Der badische evangelische Landesbischof Ulrich Fischer ist überzeugt davon, dass Gott dem Menschen, eben auch dem Täter, Freiheit zum Handeln geschenkt hat. Der Amoklauf sei eine Tat „missbrauchter Freiheit“. Zu fragen sei, welche Lebenserfahrungen den Täter so weit gebracht haben, dass er „jeden Maßstab des Humanen in Wahrnehmung seiner Freiheit verloren hat“. Die Gesellschaft müsse sich fragen, ob sie nicht junge Menschen überfordert, indem sie immer wieder neue Freiheitsräume eröffne, die letztlich ständigen Entscheidungsstress zur Folge haben, so Fischer. Auch wenn sich Menschen fern von Gott fühlten, bleibe Gott ihnen treu.
Hilflosigkeit aushalten
Der Bischof der katholischen Diözese Rottenburg-Stuttgart, Gebhard Fürst, kann angesichts der schrecklichen Ereignisse nachvollziehen, dass viele Menschen mit Gott hadern, an ihm zweifeln oder gar verzweifeln. Dabei sei es wichtig die eigene Hilflosigkeit einzugestehen und gemeinsam mit anderen auszuhalten. Andererseits könne der Glaube gerade in solchen Extremerfahrungen Kraft und Trost erweisen. Mit dem gekreuzigten Jesus sei Gott auch in der tiefsten Finsternis bei uns. „Ich kann nur hoffen und darum beten, dass die zutiefst verstörten Menschen wieder zu einem solchen Vertrauen finden“, sagte Fürst.
Der Bischof der württembergischen evangelischen Landeskirche, Frank Otfried July, erklärte, dass auch Jesus Christus am Kreuz die Gottverlassenheit spürte. Er habe das Gefühl gekannt, alleingelassen zu sein. Hinter dem Kreuz deutete sich allerdings auch schon die Osterverheißung an, die Auferstehung von den Toten. Manche Menschen in Winnenden hätten bei aller Klage und Trauer in den Gottesdiensten gespürt, dass Gott für sie da sein möchte.

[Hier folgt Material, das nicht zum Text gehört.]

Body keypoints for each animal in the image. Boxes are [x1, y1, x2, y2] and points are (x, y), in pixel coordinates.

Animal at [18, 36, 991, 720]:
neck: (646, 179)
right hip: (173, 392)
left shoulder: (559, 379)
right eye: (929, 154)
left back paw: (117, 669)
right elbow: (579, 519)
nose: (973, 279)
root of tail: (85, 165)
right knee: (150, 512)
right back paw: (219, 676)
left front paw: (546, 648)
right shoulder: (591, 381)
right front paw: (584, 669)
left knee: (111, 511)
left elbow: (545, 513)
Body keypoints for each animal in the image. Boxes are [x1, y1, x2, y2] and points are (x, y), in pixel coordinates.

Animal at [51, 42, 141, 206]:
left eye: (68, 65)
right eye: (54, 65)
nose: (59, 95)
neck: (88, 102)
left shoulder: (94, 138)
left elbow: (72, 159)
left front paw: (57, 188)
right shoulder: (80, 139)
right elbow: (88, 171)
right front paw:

Die Frage nach der Gottverlassenheit während des Amoklaufs hat der Senderbeauftragte der katholischen Kirche im Südwestrundfunk (SWR), Peter Kottlorz, zwiespältig beantwortet. „Ich denke, glaube, hoffe, dass dieser Gott, den wir den Liebenden nennen, in den Stunden der größten Angst und Not bei uns ist“, sagte Kottlorz bei SWR 4. Allerdings könnten Menschen in eine furchtbare Gottverlassenheit geraten. Die schreckliche Seite der Freiheit der Menschen sei, wenn diese freiwillig-böswillig oder durch seelische Not so außer sich geraten, dass sie sich aus dem Bereich des Göttlichen herauskatapultieren. Die schöne Seite der Freiheit des Menschen sei die mitfühlende, die tröstende, die liebende. „Ihre sanfte Kraft wird stärker sein als die schreckliche“, ist Kottlorz überzeugt.
Im Blickpunkt
Staatsakt in Winnenden Am heutigen Samstag findet in Winnenden die zentrale Trauerfeier für die Opfer des Amoklaufes statt. Erwartet werden dazu Bundespräsident Horst Köhler und Bundeskanzlerin Angela Merkel. Der ökumenische Gottesdienst findet in der katholischen Kirche in Winnenden statt. Geplant ist die Übertragung in die umliegenden Gemeinden sowie auf Großbildleinwände in Stuttgart.